His head shot up within my first spoken syllable. As he starred at me blankly (which may just be his natural relaxed look) I could feel my optic nerves start to shutter as if my stare was burning a hole into his forehead! He attempted to explain why he continues to sleep on the couch. He started with "well, it's not the TV that keeps me on the couch..." Without thinking or even understanding what was happening, he completely turned the conversation around to recount the events from the day before that led to his couch-camping.

With one solid thought, I finally realized that he doesn't understand why I'm talking to him about his sleeping habits. He has confused my curiosity with interest. To him, this conversation was an opportunity for him to share his life with me. To me this conversation was a bullet in my head, or rather, the head of the roommate dynamic I tried in vein to preserve. I knew what I had to do. I didn't want to do it. Apple is fragile, needy, and sensitive. He knows not of his awkwardness, or inappropriate behavior. But I had to make a choice: preserve the integrity of my environment and crush his hope of he and I becoming best friends forever or continue to listen to his pointless mind-numbing stories and vent my frustrations later over dinner with friends!?
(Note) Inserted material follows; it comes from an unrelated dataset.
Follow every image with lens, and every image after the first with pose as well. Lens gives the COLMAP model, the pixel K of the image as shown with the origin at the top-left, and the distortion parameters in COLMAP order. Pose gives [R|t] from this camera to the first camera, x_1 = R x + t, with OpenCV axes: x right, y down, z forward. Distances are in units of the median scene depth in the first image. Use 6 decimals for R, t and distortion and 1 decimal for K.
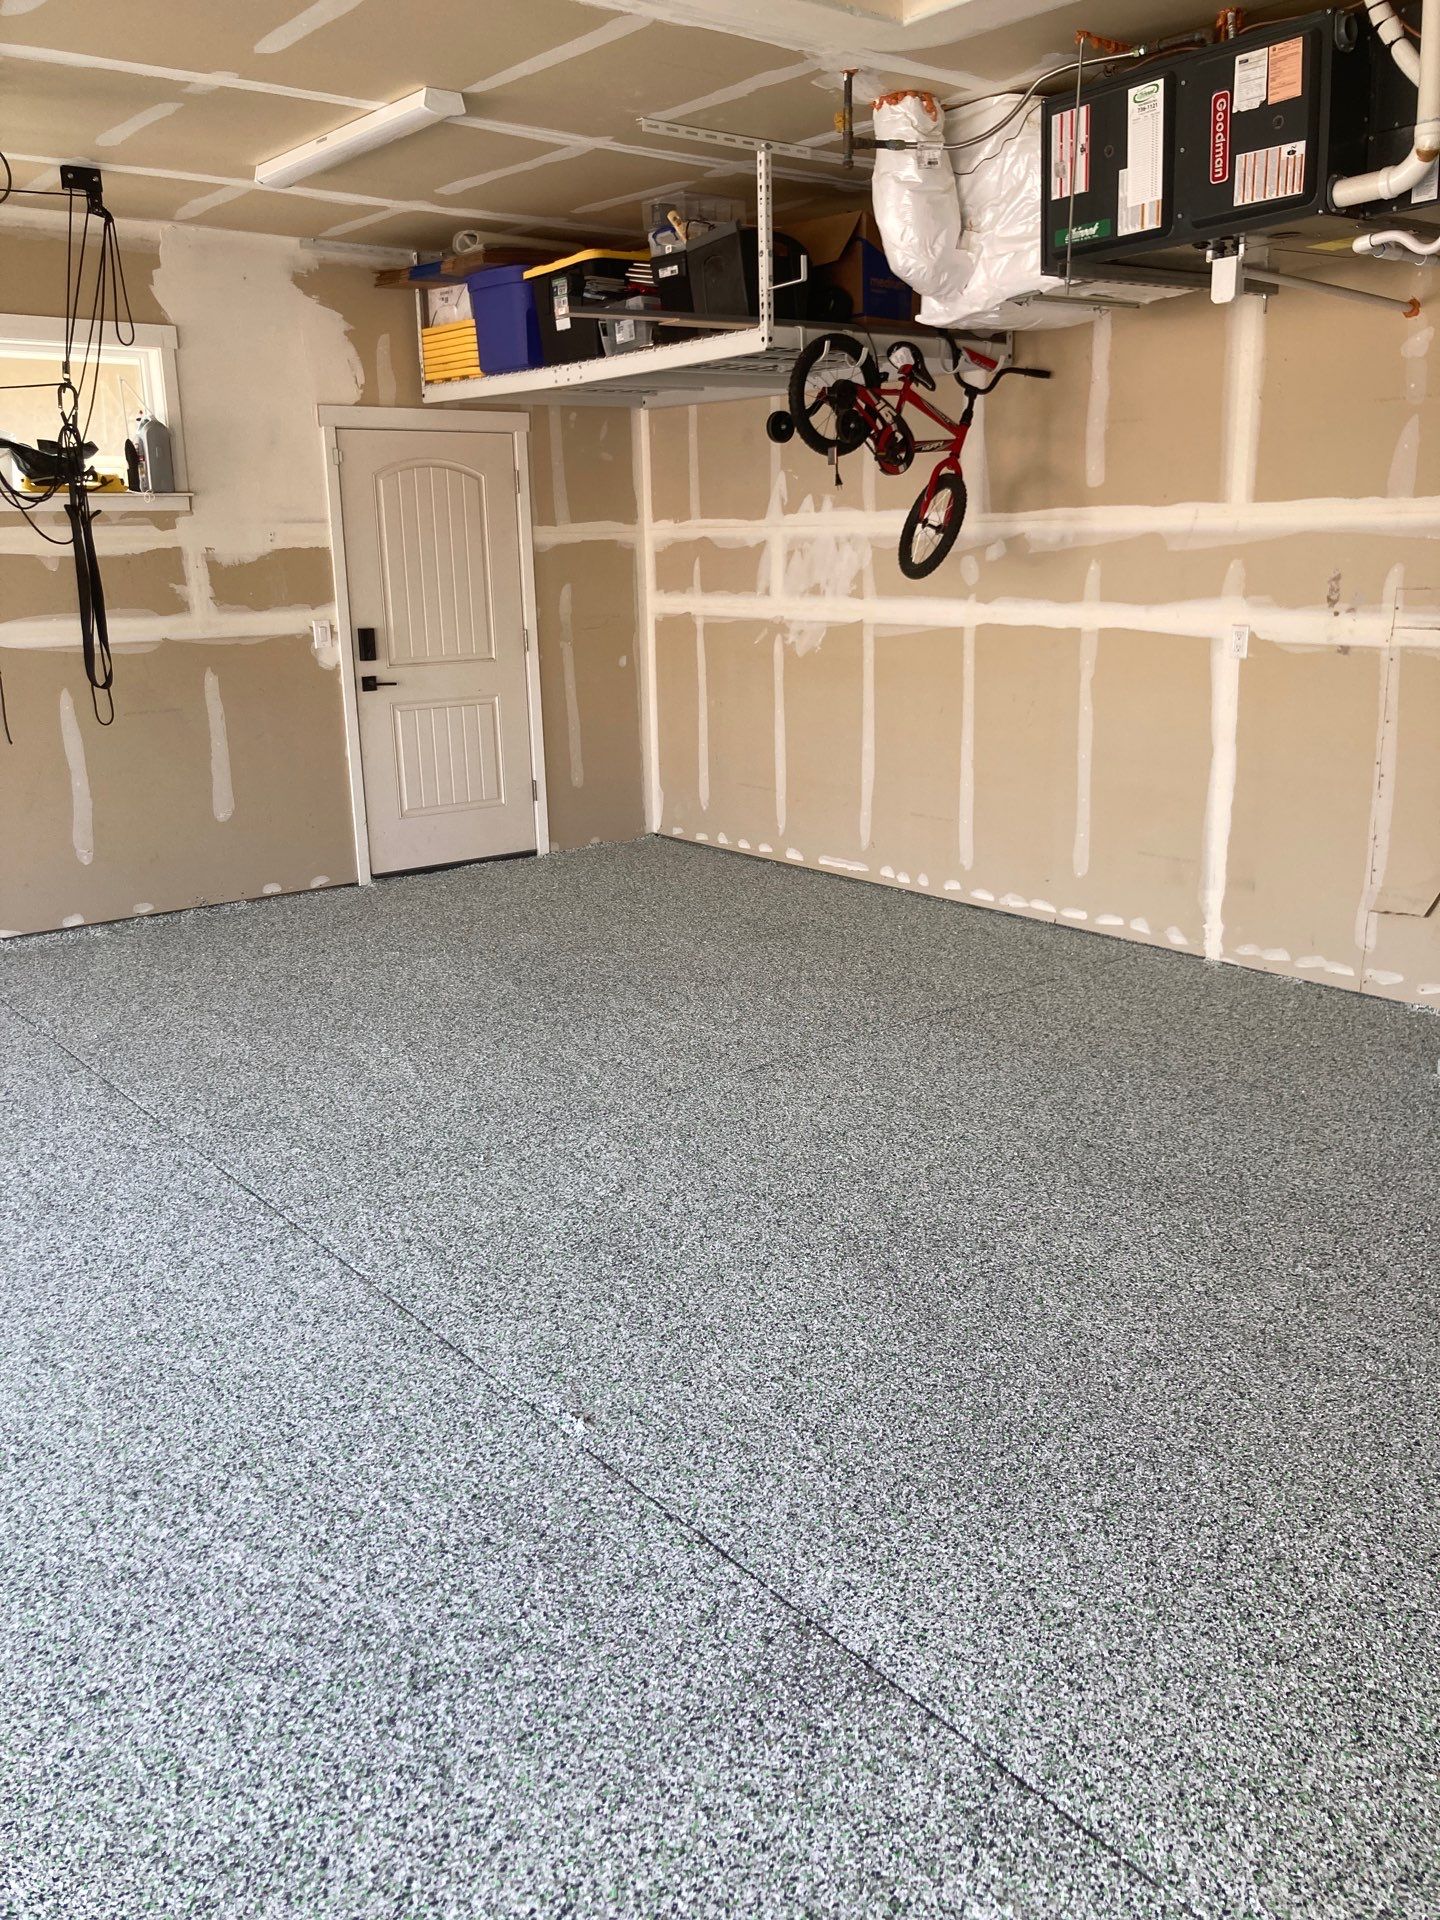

I choose to preserve the integrity of my environment and crushed his hope of finding everlasting friendship in this little apartment world. After listening to him go on about nothing, I walked over to the couch and pretended to discover that the couch cushions, where he once slept so peacefully, had been disproportionally crushed by his massive body weight. I quickly adopted an innocent yet amused demeanor as I pointed out the obvious crushed cushion. He delivered in his defense yet another blank stare. My optic nerve pulsated, and without thought, I exclaimed "IT'S BECAUSE YOU'RE SLEEPING ON THE COUCH TOO MUCH!!!" He immediately became flustered and he examined the cushions. I just continued to stare. He looked straight into my eyes and could feel the contempt I had been harboring for the past 4 months melt the skin off his face. I felt like I was controlling his movement with my mind as he quickly tried to gather is comforter and pillow. Tripping over his feet and his words he confessed, "no more sleeping on the couch..." I poured another cup of coffee, sat down at my desk, and breathed a guiltily sigh of relief. The kind of sigh you breath after shooting an animal in the head to put it out of its misery and end its suffering.

It's been almost a week now since our little confrontation. It's almost amusing how quickly our apartment world changed. It reminds me of the final scene in Far and Away when Joseph and Shannon finally claim their plot of land, after fighting off the evil Stephen! The dynamic of the apartment now favors the dynamic I had with my father growing up. We used to walk on eggshells around him so as to not piss him off and get into an argument. But in this case, I've become my father. I manipulated the situation so that I remain in a controlling position within the apartment.

Apple now keeps to himself and stays in his room. Last night, as I was indulging in the 5th season of Six Feet Under, he literally crawled under the television so that he wouldn't hinder my viewing pleasure. This awkward behavior is a perfect example of how Apple's mind operates. He meant well, but just executed his intention is the most irritating and uncomfortable way possible. So I am left feeling good and guilty. Good because, now I know I can keep my work flow in tact, but oh so guilty because I was unable to solve this problem with the diplomacy and sensitivity that Apple so desperately needs.